▶ _Source extract_
==*==
Beyond the Bush Tax Cuts: Five Options for Raising Revenue

Published on November 16 by our friends at Americans for Tax Fairness

There is a push in Washington to reduce the federal deficit by $4 trillion over the next 10 years, primarily by cutting government spending. But federal spending was already cut by $1.5 trillion in the first round of deficit reduction negotiated in 2011 – with 60 percent of the cuts coming from programs important to our families, such as education, food safety, environmental protection and law enforcement.[1] Another $1.2 trillion in spending will be axed if across-the-board sequestration cuts kick in after the first of the year.[2]

FIVE OPTIONS FOR RAISING MORE REVENUES OVER 10 YEARS

1. End Special Low Tax Rates for Income from Stocks and Other Assets

$533 billion

2. Increase Income Tax Rates Paid by Millionaires and Billionaires
$450-$800 billion

3. Restore a Robust Estate Tax (above the 2009 level)
$135-$253 billion

4. End Tax Breaks for Shifting Jobs and Corporate Profits Offshore
$168-$583 billion

5. Establish a Small Financial Transaction Tax on Wall Street Trading
$353 Billion (Nine Years)
==*==
▶ _Provided material_
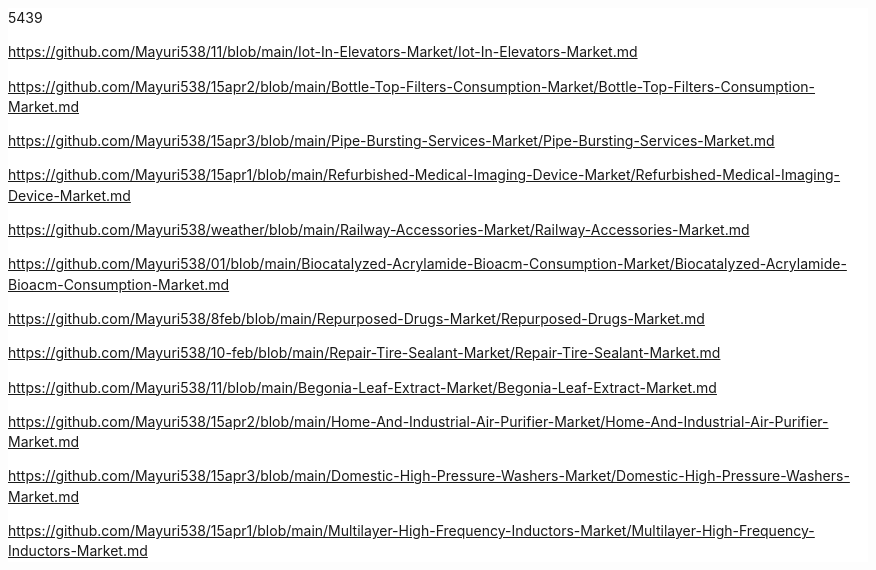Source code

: 5439</p><p><a href="https://github.com/Mayuri538/11/blob/main/Iot-In-Elevators-Market/Iot-In-Elevators-Market.md">https://github.com/Mayuri538/11/blob/main/Iot-In-Elevators-Market/Iot-In-Elevators-Market.md</a></p><p><a href="https://github.com/Mayuri538/15apr2/blob/main/Bottle-Top-Filters-Consumption-Market/Bottle-Top-Filters-Consumption-Market.md">https://github.com/Mayuri538/15apr2/blob/main/Bottle-Top-Filters-Consumption-Market/Bottle-Top-Filters-Consumption-Market.md</a></p><p><a href="https://github.com/Mayuri538/15apr3/blob/main/Pipe-Bursting-Services-Market/Pipe-Bursting-Services-Market.md">https://github.com/Mayuri538/15apr3/blob/main/Pipe-Bursting-Services-Market/Pipe-Bursting-Services-Market.md</a></p><p><a href="https://github.com/Mayuri538/15apr1/blob/main/Refurbished-Medical-Imaging-Device-Market/Refurbished-Medical-Imaging-Device-Market.md">https://github.com/Mayuri538/15apr1/blob/main/Refurbished-Medical-Imaging-Device-Market/Refurbished-Medical-Imaging-Device-Market.md</a></p><p><a href="https://github.com/Mayuri538/weather/blob/main/Railway-Accessories-Market/Railway-Accessories-Market.md">https://github.com/Mayuri538/weather/blob/main/Railway-Accessories-Market/Railway-Accessories-Market.md</a></p><p><a href="https://github.com/Mayuri538/01/blob/main/Biocatalyzed-Acrylamide-Bioacm-Consumption-Market/Biocatalyzed-Acrylamide-Bioacm-Consumption-Market.md">https://github.com/Mayuri538/01/blob/main/Biocatalyzed-Acrylamide-Bioacm-Consumption-Market/Biocatalyzed-Acrylamide-Bioacm-Consumption-Market.md</a></p><p><a href="https://github.com/Mayuri538/8feb/blob/main/Repurposed-Drugs-Market/Repurposed-Drugs-Market.md">https://github.com/Mayuri538/8feb/blob/main/Repurposed-Drugs-Market/Repurposed-Drugs-Market.md</a></p><p><a href="https://github.com/Mayuri538/10-feb/blob/main/Repair-Tire-Sealant-Market/Repair-Tire-Sealant-Market.md">https://github.com/Mayuri538/10-feb/blob/main/Repair-Tire-Sealant-Market/Repair-Tire-Sealant-Market.md</a></p><p><a href="https://github.com/Mayuri538/11/blob/main/Begonia-Leaf-Extract-Market/Begonia-Leaf-Extract-Market.md">https://github.com/Mayuri538/11/blob/main/Begonia-Leaf-Extract-Market/Begonia-Leaf-Extract-Market.md</a></p><p><a href="https://github.com/Mayuri538/15apr2/blob/main/Home-And-Industrial-Air-Purifier-Market/Home-And-Industrial-Air-Purifier-Market.md">https://github.com/Mayuri538/15apr2/blob/main/Home-And-Industrial-Air-Purifier-Market/Home-And-Industrial-Air-Purifier-Market.md</a></p><p><a href="https://github.com/Mayuri538/15apr3/blob/main/Domestic-High-Pressure-Washers-Market/Domestic-High-Pressure-Washers-Market.md">https://github.com/Mayuri538/15apr3/blob/main/Domestic-High-Pressure-Washers-Market/Domestic-High-Pressure-Washers-Market.md</a></p><p><a href="https://github.com/Mayuri538/15apr1/blob/main/Multilayer-High-Frequency-Inductors-Market/Multilayer-High-Frequency-Inductors-Market.md">https://github.com/Mayuri538/15apr1/blob/main/Multilayer-High-Frequency-Inductors-Market/Multilayer-High-Frequency-Inductors-Market.md</a></p>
==*==
▶ _Exercise set_
A: From the tax revenue page, reproduce the passage from "There is a push" to "the 2009 level)".
B: Answer these questions using the tax revenue page.
(i) By how much was federal spending cut in the first round of deficit reduction negotiated in 2011?
(ii) What revenue figure is listed for ending special low tax rates for income from stocks and other assets?
(iii) Over how many years is the $353 billion from a small financial transaction tax on Wall Street trading estimated?
The material placed after the tax revenue page comes from a separate source.

▶ _Answers given_
A:
There is a push in Washington to reduce the federal deficit by $4 trillion over the next 10 years, primarily by cutting government spending. But federal spending was already cut by $1.5 trillion in the first round of deficit reduction negotiated in 2011 – with 60 percent of the cuts coming from programs important to our families, such as education, food safety, environmental protection and law enforcement.[1] Another $1.2 trillion in spending will be axed if across-the-board sequestration cuts kick in after the first of the year.[2]

FIVE OPTIONS FOR RAISING MORE REVENUES OVER 10 YEARS

1. End Special Low Tax Rates for Income from Stocks and Other Assets

$533 billion

2. Increase Income Tax Rates Paid by Millionaires and Billionaires
$450-$800 billion

3. Restore a Robust Estate Tax (above the 2009 level)

B:
(i) $1.5 trillion
(ii) $533 billion
(iii) Nine years